My voice choked, but I got my question in (video link). The panel talked about how climate change was directly impacting governments, society, and the military now — a point I found powerful. So I wondered out loud how this message was resonating in the US, where climate change denialism is a little too commonplace. It turns out the US military is doing something about it and is advancing towards net zero carbon emissions. Huh, you learn something new every day.
If I may, I’d like to close by jumping on my soapbox, and I’d like to do this as possibly the NATO Summit’s sole Vytautas attendee.
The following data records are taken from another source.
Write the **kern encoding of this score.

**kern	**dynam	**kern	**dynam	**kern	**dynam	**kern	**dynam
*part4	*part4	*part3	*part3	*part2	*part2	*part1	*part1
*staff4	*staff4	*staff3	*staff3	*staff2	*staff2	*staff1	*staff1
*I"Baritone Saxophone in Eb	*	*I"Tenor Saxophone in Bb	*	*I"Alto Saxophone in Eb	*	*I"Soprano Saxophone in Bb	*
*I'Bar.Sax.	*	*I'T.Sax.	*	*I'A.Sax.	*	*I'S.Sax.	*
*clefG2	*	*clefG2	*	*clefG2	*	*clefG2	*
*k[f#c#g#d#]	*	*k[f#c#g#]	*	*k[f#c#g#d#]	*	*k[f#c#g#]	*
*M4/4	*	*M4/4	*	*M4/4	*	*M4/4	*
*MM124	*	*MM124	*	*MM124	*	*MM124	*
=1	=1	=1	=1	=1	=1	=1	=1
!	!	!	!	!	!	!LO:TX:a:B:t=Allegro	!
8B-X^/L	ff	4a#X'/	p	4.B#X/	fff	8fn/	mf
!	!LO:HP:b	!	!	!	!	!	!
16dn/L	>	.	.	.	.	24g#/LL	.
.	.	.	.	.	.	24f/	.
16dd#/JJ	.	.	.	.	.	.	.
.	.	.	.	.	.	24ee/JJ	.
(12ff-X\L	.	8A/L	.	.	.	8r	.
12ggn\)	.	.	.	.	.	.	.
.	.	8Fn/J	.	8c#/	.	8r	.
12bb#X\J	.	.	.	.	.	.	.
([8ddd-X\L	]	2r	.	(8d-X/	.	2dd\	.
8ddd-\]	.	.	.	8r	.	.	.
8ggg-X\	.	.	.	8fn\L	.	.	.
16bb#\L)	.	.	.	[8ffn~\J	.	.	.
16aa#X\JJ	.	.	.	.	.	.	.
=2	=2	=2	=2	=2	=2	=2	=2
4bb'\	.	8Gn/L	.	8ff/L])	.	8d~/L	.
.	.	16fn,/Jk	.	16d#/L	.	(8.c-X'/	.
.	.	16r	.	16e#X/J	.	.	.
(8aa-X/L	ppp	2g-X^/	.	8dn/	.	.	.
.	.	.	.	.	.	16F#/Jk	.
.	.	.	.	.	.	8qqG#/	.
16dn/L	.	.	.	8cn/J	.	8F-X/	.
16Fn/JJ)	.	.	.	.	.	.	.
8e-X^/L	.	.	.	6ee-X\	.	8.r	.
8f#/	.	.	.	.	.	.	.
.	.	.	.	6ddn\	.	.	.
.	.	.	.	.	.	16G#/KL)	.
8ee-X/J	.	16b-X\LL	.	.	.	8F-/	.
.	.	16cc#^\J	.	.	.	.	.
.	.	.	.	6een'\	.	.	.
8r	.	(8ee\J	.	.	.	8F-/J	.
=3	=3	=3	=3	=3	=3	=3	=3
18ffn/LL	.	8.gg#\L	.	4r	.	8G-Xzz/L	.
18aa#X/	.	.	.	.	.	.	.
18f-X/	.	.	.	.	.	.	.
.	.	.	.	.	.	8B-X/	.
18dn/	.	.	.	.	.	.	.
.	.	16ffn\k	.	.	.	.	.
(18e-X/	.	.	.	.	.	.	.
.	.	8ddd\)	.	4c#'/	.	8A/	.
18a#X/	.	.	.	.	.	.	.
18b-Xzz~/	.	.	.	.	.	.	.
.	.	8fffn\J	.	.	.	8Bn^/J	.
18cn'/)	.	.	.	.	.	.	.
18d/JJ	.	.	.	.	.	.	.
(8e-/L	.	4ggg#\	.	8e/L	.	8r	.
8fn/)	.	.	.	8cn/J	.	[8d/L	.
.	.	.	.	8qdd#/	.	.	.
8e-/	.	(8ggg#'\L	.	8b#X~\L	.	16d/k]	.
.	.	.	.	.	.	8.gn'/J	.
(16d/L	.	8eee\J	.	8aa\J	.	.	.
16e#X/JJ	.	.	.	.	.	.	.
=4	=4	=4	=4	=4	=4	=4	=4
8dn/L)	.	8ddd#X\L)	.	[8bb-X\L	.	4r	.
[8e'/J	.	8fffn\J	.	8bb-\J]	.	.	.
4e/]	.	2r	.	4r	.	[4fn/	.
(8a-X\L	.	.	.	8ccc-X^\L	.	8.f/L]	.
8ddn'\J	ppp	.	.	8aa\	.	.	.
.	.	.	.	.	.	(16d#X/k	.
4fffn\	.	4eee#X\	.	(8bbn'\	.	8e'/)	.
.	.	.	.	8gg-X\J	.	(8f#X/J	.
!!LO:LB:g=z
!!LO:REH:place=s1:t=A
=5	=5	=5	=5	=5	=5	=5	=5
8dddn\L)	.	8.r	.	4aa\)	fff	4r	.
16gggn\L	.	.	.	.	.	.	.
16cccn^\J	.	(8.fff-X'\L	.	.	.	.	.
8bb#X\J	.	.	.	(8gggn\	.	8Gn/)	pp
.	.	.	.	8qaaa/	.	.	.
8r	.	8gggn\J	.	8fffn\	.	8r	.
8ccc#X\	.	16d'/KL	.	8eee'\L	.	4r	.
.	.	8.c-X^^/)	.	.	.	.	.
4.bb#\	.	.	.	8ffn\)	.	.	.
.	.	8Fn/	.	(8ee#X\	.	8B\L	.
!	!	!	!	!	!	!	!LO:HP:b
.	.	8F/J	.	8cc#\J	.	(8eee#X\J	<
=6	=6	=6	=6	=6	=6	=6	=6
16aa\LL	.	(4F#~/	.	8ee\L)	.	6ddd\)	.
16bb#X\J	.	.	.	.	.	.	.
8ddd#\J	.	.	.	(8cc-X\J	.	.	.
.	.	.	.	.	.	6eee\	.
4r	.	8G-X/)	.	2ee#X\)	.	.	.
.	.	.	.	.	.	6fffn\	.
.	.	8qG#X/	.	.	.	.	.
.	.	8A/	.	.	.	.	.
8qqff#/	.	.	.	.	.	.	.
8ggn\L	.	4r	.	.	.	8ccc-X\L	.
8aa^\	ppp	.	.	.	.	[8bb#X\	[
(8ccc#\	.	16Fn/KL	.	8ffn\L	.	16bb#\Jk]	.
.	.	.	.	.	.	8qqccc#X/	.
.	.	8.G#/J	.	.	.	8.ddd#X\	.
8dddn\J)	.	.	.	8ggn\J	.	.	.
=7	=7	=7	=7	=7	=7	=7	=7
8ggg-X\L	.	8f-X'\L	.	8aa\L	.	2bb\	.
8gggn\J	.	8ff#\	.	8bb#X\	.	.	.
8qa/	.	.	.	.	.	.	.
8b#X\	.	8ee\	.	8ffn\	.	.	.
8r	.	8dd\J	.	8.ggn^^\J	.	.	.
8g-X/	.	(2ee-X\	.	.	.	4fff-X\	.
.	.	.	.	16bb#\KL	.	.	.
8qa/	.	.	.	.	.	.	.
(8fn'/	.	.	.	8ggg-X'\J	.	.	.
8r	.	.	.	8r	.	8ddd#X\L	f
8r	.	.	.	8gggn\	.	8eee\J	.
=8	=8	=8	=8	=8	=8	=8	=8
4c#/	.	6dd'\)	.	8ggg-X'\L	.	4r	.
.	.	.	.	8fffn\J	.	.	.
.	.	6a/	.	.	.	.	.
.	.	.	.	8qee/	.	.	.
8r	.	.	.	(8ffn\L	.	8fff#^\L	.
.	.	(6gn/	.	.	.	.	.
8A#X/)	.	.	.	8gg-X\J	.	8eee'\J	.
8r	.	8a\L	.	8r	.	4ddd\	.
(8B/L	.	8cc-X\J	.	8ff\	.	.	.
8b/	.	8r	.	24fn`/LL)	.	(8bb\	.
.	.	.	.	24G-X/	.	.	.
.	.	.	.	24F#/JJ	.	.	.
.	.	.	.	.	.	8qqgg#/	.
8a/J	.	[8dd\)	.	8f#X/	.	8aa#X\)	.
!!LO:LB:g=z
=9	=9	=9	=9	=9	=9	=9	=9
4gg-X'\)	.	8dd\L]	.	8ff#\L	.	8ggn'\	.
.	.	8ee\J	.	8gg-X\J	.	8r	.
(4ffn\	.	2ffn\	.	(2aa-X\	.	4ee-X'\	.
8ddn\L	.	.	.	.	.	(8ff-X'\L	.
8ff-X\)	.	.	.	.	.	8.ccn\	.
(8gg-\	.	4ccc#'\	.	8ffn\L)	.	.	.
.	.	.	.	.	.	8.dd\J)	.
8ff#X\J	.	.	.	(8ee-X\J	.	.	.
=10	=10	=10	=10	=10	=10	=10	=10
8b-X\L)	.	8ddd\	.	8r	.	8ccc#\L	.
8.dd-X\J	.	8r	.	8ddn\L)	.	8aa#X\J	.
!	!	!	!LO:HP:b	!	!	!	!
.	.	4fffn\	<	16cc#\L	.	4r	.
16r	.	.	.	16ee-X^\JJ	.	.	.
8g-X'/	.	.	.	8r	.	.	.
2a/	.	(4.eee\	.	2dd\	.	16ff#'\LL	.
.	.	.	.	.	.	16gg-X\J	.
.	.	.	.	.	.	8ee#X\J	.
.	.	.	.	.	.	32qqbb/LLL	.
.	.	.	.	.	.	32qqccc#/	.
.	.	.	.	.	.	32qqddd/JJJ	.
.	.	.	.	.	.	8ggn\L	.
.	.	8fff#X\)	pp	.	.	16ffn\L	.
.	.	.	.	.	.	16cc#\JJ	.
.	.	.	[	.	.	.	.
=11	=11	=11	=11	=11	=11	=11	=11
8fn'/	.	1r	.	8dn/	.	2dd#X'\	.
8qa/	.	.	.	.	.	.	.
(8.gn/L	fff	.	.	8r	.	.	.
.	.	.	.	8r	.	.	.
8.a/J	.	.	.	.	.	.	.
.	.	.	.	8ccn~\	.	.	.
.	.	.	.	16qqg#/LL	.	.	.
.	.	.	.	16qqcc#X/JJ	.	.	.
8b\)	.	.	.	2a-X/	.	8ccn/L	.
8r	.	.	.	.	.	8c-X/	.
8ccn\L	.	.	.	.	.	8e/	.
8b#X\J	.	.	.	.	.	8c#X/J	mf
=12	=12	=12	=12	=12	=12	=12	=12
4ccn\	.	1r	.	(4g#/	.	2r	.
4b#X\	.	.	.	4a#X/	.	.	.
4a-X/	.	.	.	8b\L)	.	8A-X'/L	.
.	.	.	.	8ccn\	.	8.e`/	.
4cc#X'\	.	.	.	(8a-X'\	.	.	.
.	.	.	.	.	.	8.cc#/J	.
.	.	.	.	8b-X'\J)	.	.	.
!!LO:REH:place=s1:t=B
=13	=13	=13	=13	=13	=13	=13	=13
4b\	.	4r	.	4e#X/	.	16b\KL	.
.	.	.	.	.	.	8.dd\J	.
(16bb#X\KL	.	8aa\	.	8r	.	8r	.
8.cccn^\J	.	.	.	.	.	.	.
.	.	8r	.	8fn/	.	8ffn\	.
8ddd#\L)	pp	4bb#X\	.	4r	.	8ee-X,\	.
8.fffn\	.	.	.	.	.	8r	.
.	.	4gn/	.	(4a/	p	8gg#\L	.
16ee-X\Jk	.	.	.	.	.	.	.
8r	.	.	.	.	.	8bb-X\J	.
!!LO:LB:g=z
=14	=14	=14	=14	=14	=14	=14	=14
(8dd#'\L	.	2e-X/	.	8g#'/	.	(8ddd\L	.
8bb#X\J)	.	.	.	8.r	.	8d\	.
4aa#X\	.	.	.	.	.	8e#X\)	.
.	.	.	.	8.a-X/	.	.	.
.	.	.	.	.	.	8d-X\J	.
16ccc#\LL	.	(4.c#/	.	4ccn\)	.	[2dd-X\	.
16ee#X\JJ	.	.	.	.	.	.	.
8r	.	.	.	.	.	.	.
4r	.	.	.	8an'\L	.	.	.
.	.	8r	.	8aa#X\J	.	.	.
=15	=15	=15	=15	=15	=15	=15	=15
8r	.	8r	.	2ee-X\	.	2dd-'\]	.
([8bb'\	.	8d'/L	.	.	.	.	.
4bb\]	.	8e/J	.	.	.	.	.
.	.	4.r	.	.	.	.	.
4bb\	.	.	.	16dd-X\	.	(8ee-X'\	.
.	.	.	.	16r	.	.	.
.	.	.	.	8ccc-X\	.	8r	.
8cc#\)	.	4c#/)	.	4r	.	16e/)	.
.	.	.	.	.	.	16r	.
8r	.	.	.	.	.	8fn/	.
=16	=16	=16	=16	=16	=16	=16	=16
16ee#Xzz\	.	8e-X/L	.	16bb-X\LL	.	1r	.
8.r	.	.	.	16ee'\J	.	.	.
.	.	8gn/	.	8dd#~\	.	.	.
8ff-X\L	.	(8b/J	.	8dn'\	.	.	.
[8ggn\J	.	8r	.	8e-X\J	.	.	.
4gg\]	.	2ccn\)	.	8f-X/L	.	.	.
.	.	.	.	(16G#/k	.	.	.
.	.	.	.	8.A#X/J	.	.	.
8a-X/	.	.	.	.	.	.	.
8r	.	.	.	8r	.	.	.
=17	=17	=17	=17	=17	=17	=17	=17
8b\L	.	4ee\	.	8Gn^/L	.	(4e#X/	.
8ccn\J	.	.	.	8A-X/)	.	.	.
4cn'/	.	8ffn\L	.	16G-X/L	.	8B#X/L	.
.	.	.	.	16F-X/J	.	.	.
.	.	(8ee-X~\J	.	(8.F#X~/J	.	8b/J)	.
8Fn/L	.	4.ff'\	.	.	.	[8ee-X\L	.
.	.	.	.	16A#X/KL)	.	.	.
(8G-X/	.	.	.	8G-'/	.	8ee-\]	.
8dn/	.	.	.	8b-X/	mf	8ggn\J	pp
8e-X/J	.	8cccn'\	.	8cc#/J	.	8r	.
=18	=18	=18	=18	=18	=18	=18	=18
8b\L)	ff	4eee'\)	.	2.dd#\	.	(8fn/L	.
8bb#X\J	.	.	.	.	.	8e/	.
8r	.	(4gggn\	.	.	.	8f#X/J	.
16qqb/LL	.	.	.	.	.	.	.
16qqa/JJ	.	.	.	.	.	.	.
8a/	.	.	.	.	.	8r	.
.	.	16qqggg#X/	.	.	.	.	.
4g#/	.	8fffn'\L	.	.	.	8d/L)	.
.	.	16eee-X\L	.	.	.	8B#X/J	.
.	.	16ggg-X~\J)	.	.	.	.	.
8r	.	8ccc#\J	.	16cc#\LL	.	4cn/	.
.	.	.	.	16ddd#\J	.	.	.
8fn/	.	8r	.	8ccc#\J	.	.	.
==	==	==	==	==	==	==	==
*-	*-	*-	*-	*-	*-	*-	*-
In 1429 in the Congress of Lutsk, under the leadership of people like Vytautas the Great, there was a unity among Eastern European people. This unity, I believe, led to the region being able to defend itself and provide a relatively peaceful existence compared to other regions at the time.
Today, countries like the United States, the UK, Germany, and in a way Russia, hold all the cards to decide the fate of Eastern Europe. Eastern European countries individually try to fight how they can — Ukraine with blood and the rest providing the most support per capita. During the NATO Summit, Eastern European countries were the ones advocating the hardest for Ukraine to join NATO asap, and for better or worse, the opinions of the United States and Germany ruled the day.
Look, I’m grateful for the support the United States and my American friends are providing for Ukraine and Eastern Europe. I’m also grateful for the level-headed leadership of the US government, and I will do everything in my power to make sure that support lasts. But that support might not last forever.
The day after the Summit, 89 Republican members of Congress voted to cut $300 million in military aid for Ukraine (up from 57 House Republicans who voted to cut aid last year. Zero Democrats voted against either). Whenever an issue becomes partisan, that is the fastest way to kill that issue (think about abortion, gun violence, climate change, etc). Who knows what will happen when Ukraine becomes a full-blown wedge issue and US-government support for Ukraine stops? At the rate at which Eastern Europe depends on the US for its protection, that won’t be a good day.
So we Eastern Europeans need to stay united, and I want to continue to thank our friends and allies who’ve shown such steadfast support. Call your members of Congress, thank them for their support if they support Ukraine, and ask them why they don’t support Ukraine if they don’t. Stray from accusations, we need to maintain trust. Tell the story of how destructive the Russian government can be — in my experience most people just don’t know if it’s not in their family history.
As long as we stay united, that scary future might not come tomorrow, and we can resolve the issues facing us today.